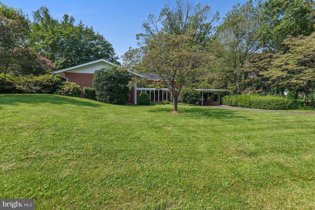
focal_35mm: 16
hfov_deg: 96.7
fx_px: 140
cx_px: 158
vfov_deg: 73.8
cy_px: 105
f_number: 8
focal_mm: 16
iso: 200
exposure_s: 1/500
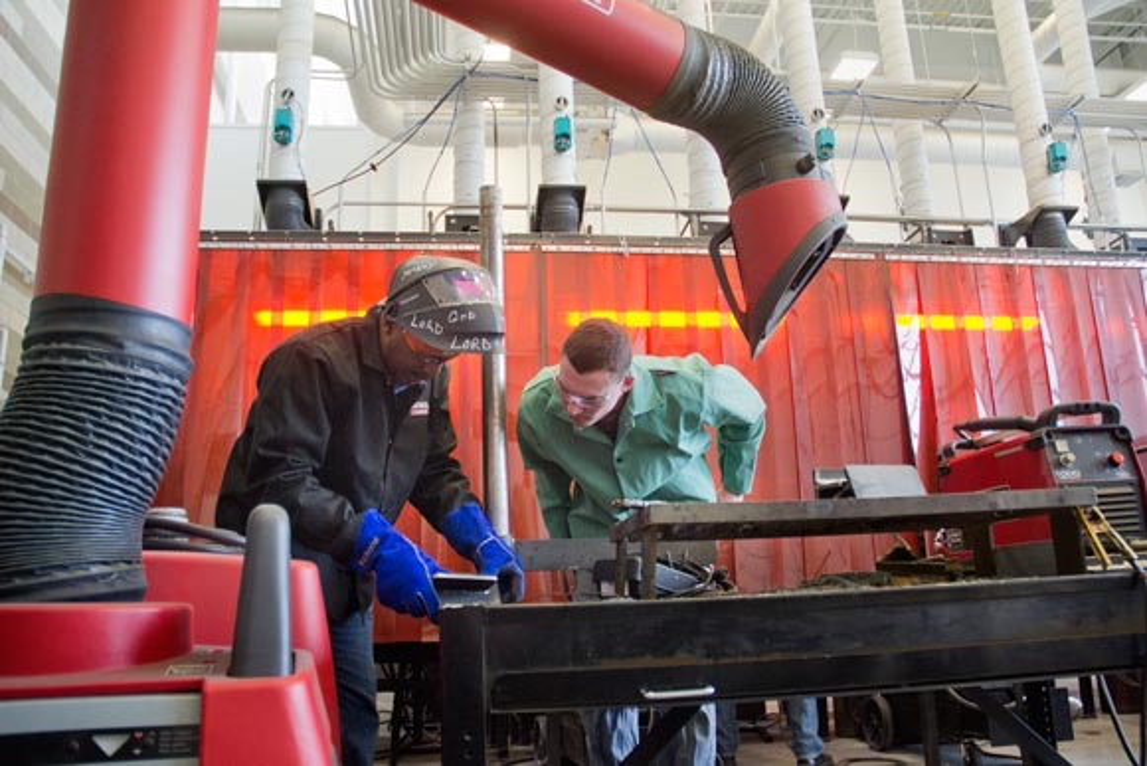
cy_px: 383
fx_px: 860
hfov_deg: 67.4
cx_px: 574
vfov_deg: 48.0
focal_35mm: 27
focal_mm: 18
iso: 1250
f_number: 3.5
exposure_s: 1/125
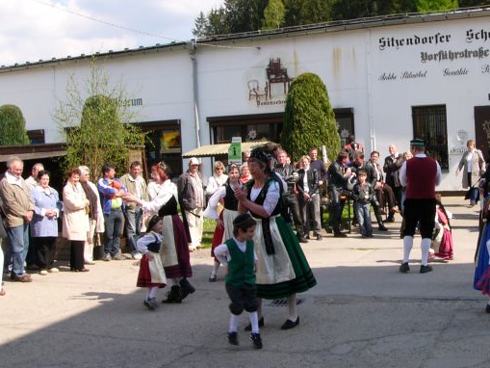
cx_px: 334
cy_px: 154
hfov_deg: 35.7
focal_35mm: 53
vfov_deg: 27.5
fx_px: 750
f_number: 8
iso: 50
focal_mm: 6
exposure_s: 1/80
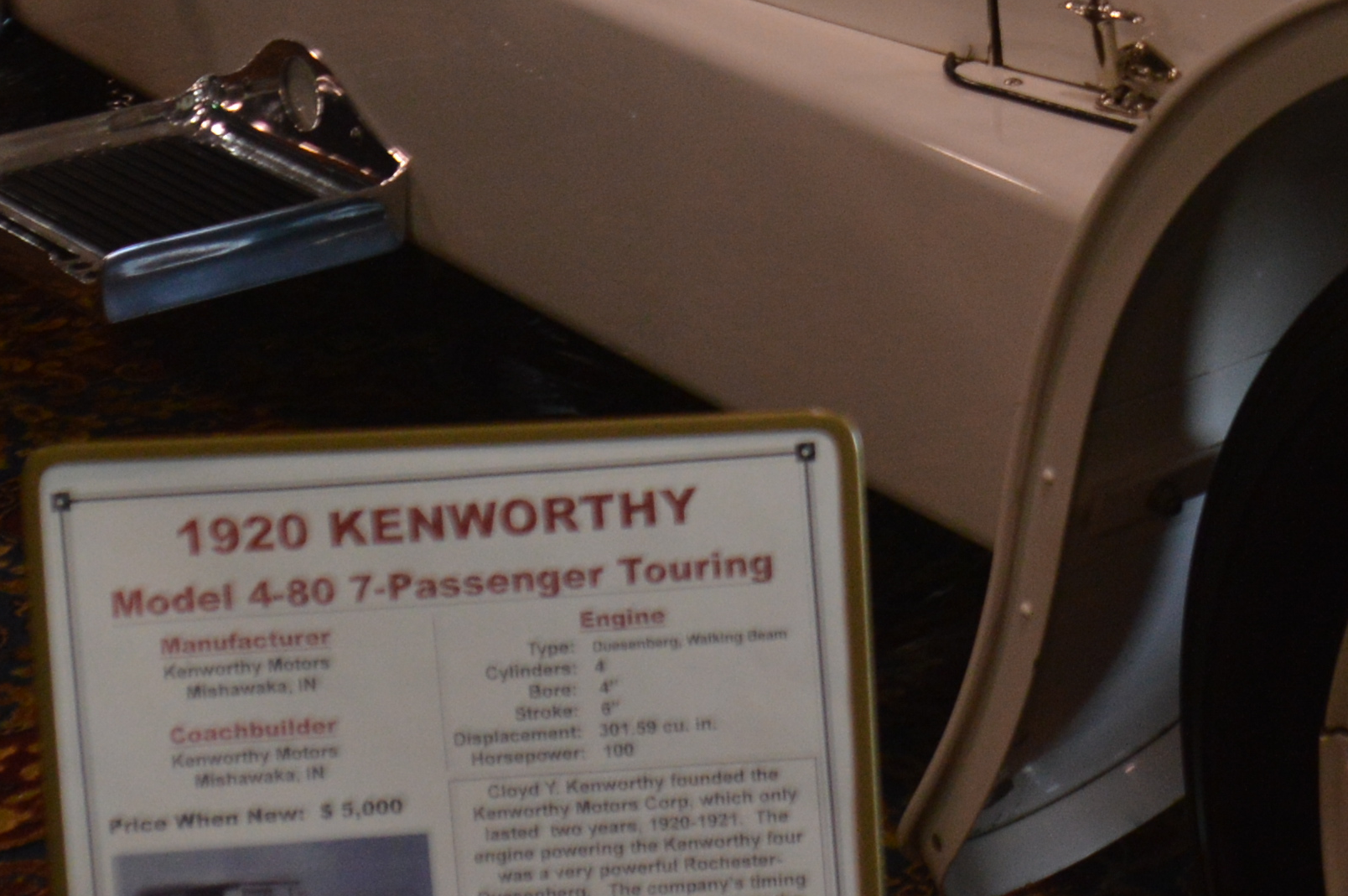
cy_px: -316
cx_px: 1343
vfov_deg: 13.0
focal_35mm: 101
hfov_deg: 19.6
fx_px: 3778
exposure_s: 1/60
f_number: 3.5
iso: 500
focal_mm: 18
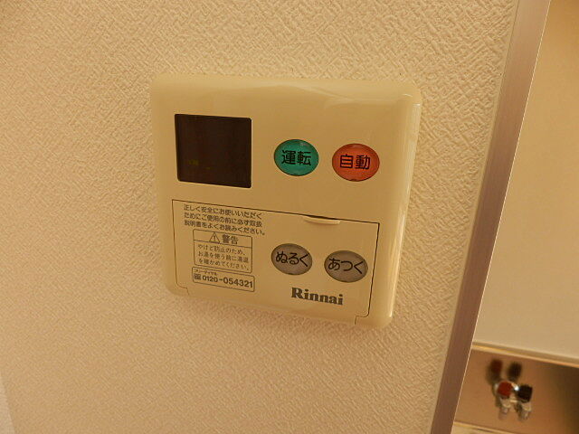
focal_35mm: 24
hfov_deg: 71.6
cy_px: 217
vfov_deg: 56.8
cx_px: 290
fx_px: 401
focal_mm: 4.2
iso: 80
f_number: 3
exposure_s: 1/100
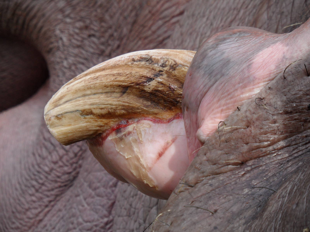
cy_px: 116
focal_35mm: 180
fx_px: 1612
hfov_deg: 11.0
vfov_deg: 8.2
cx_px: 155
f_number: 4.4
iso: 100
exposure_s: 1/125
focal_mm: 29.7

┄┄┄┄┄┄┄┄┄┄┄┄┄┄┄┄┄┄┄┄

WHAT THE TASK ASKS -
For this exercise, transcribe exactly only the lines from the one containing "exposure_s: 1/60" through the end of the listing, inclusive, without the pictures.

RESPONSE BOX -
exposure_s: 1/60
f_number: 3.5
iso: 500
focal_mm: 18
focal_35mm: 24
hfov_deg: 71.6
cy_px: 217
vfov_deg: 56.8
cx_px: 290
fx_px: 401
focal_mm: 4.2
iso: 80
f_number: 3
exposure_s: 1/100
cy_px: 116
focal_35mm: 180
fx_px: 1612
hfov_deg: 11.0
vfov_deg: 8.2
cx_px: 155
f_number: 4.4
iso: 100
exposure_s: 1/125
focal_mm: 29.7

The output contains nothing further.